A connected legal function is undoubtedly one of the biggest value-adds a company can have. However, it often feels as though the legal team must prove this value before getting buy-in from other business functions as opposed to those other functions helping to enable legal. It takes two to tango, and it is hard to be a cross-functional leader without a dance partner.
Darshana Parekh, Head of Partnership at Cultivate Sponsorship and Legal Counsel with Plexus (now Axiom Global), believes it is up to the organization to define the value they want from the legal team.
"It is incumbent on the organization to have a think about where they want their legal team to sit," she says. "Personally, I don't believe an in-house legal team is one that sits in a corner, no matter how big an organization is.
"Because they can serve as that helicopter view, they have this ability to see many problems other stakeholders in the organization won't, except for the likes of the CEO. Organizations need to think about how they're going to value the legal team, and not necessarily from a monetary perspective."
Whether legal shrugs away from the limelight or embraces it, Parekh says it's imperative to understand that the legal function is a key stakeholder and a key member of the team. "Your advice carries a lot of weight.

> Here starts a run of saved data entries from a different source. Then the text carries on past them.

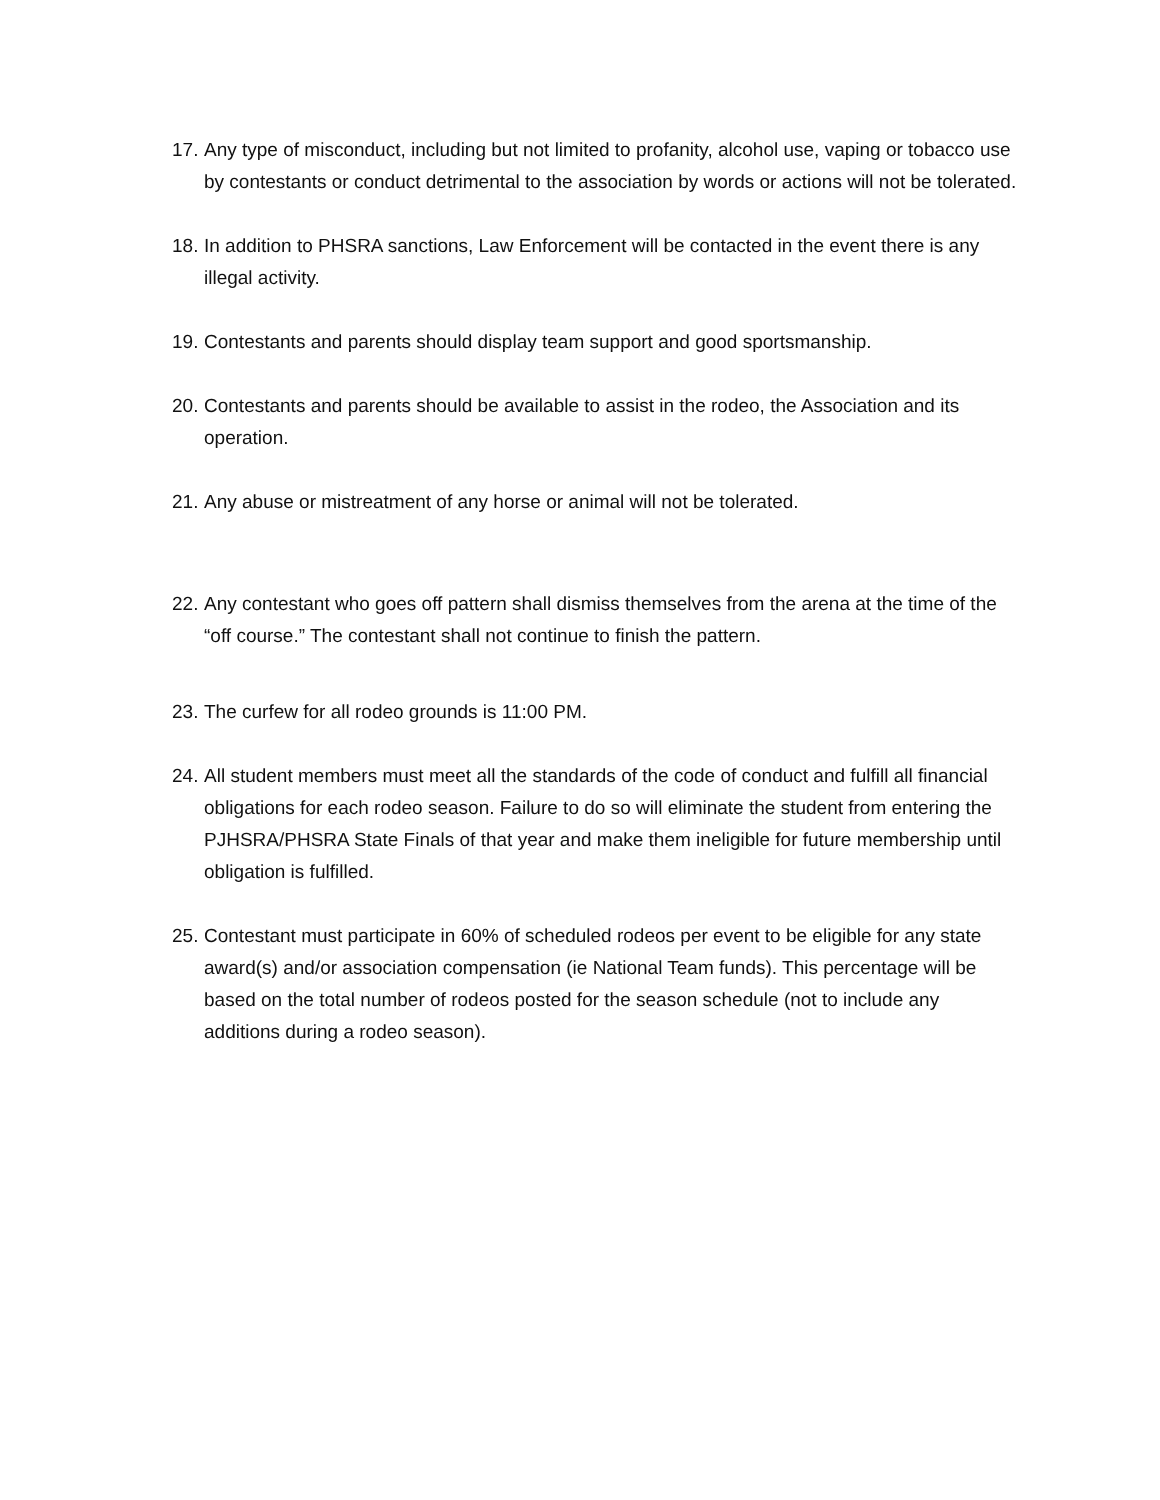17. Any type of misconduct, including but not limited to profanity, alcohol use, vaping or tobacco use by contestants or conduct detrimental to the association by words or actions will not be tolerated.
18. In addition to PHSRA sanctions, Law Enforcement will be contacted in the event there is any illegal activity.
19. Contestants and parents should display team support and good sportsmanship.
20. Contestants and parents should be available to assist in the rodeo, the Association and its operation.
21. Any abuse or mistreatment of any horse or animal will not be tolerated.
22. Any contestant who goes off pattern shall dismiss themselves from the arena at the time of the “off course.” The contestant shall not continue to finish the pattern.
23. The curfew for all rodeo grounds is 11:00 PM.
24. All student members must meet all the standards of the code of conduct and fulfill all financial obligations for each rodeo season. Failure to do so will eliminate the student from entering the PJHSRA/PHSRA State Finals of that year and make them ineligible for future membership until obligation is fulfilled.
25. Contestant must participate in 60% of scheduled rodeos per event to be eligible for any state award(s) and/or association compensation (ie National Team funds). This percentage will be based on the total number of rodeos posted for the season schedule (not to include any additions during a rodeo season).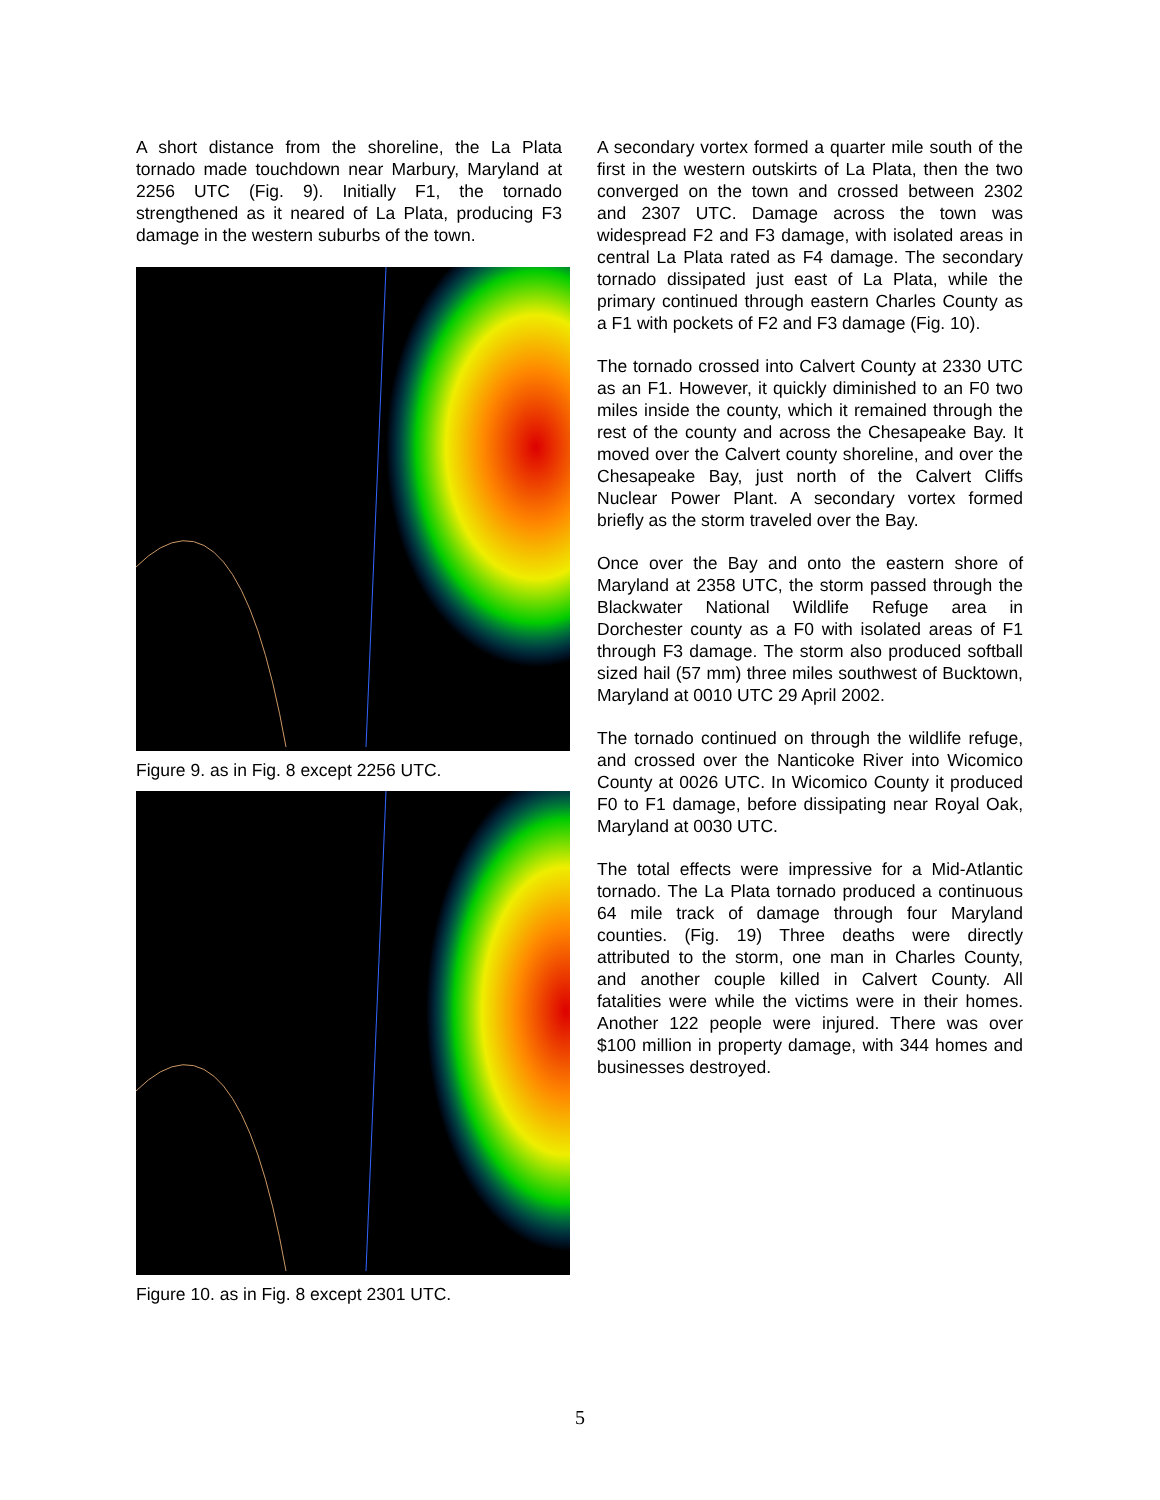A short distance from the shoreline, the La Plata tornado made touchdown near Marbury, Maryland at 2256 UTC (Fig. 9). Initially F1, the tornado strengthened as it neared of La Plata, producing F3 damage in the western suburbs of the town.
Figure 9. as in Fig. 8 except 2256 UTC.
Figure 10. as in Fig. 8 except 2301 UTC.
A secondary vortex formed a quarter mile south of the first in the western outskirts of La Plata, then the two converged on the town and crossed between 2302 and 2307 UTC. Damage across the town was widespread F2 and F3 damage, with isolated areas in central La Plata rated as F4 damage. The secondary tornado dissipated just east of La Plata, while the primary continued through eastern Charles County as a F1 with pockets of F2 and F3 damage (Fig. 10).
The tornado crossed into Calvert County at 2330 UTC as an F1. However, it quickly diminished to an F0 two miles inside the county, which it remained through the rest of the county and across the Chesapeake Bay. It moved over the Calvert county shoreline, and over the Chesapeake Bay, just north of the Calvert Cliffs Nuclear Power Plant. A secondary vortex formed briefly as the storm traveled over the Bay.
Once over the Bay and onto the eastern shore of Maryland at 2358 UTC, the storm passed through the Blackwater National Wildlife Refuge area in Dorchester county as a F0 with isolated areas of F1 through F3 damage. The storm also produced softball sized hail (57 mm) three miles southwest of Bucktown, Maryland at 0010 UTC 29 April 2002.
The tornado continued on through the wildlife refuge, and crossed over the Nanticoke River into Wicomico County at 0026 UTC. In Wicomico County it produced F0 to F1 damage, before dissipating near Royal Oak, Maryland at 0030 UTC.
The total effects were impressive for a Mid-Atlantic tornado. The La Plata tornado produced a continuous 64 mile track of damage through four Maryland counties. (Fig. 19) Three deaths were directly attributed to the storm, one man in Charles County, and another couple killed in Calvert County. All fatalities were while the victims were in their homes. Another 122 people were injured. There was over $100 million in property damage, with 344 homes and businesses destroyed.
5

People will ask 'what does the legal team say,' and at the very least abide by that."
Embodying this status is where legal can take the lead in this dance. Parekh believes in-house counsel have a duty to come to work with "an open mind as well as the acuteness and business savviness that goes into business advice".
"There's also a responsibility with people management and relationships that perhaps many in-house counsel don't realize initially, a lack of understanding about how building those relationships can make you that linchpin.
"You should be aiming to be that linchpin because as the legal leader you should be able to see what's happening in your organization and be able to pull things together when everything is a bit of a jigsaw."
When the legal function and organization are in tune they coalesce in the most elegant way, but if one partner is out of step disharmony can rear its head.
Parekh attributes a misalignment between the expectations on legal and the extent to which legal is being enabled as a key trigger for burnout. "The organization needs to determine where their legal team sits from a cross-functional perspective. They're either going to accept that their legal team is this high-value stakeholder they can utilize or not. In the case of the latter, expecting them to undertake low-value work can lead to burnout."
Ultimately, it is up to both counsel and the wider organization to define the role and expectations of their legal function. At its best, the legal function can be a linchpin for the organization, utilizing a helicopter view to further enable other business functions - which should always be the goal.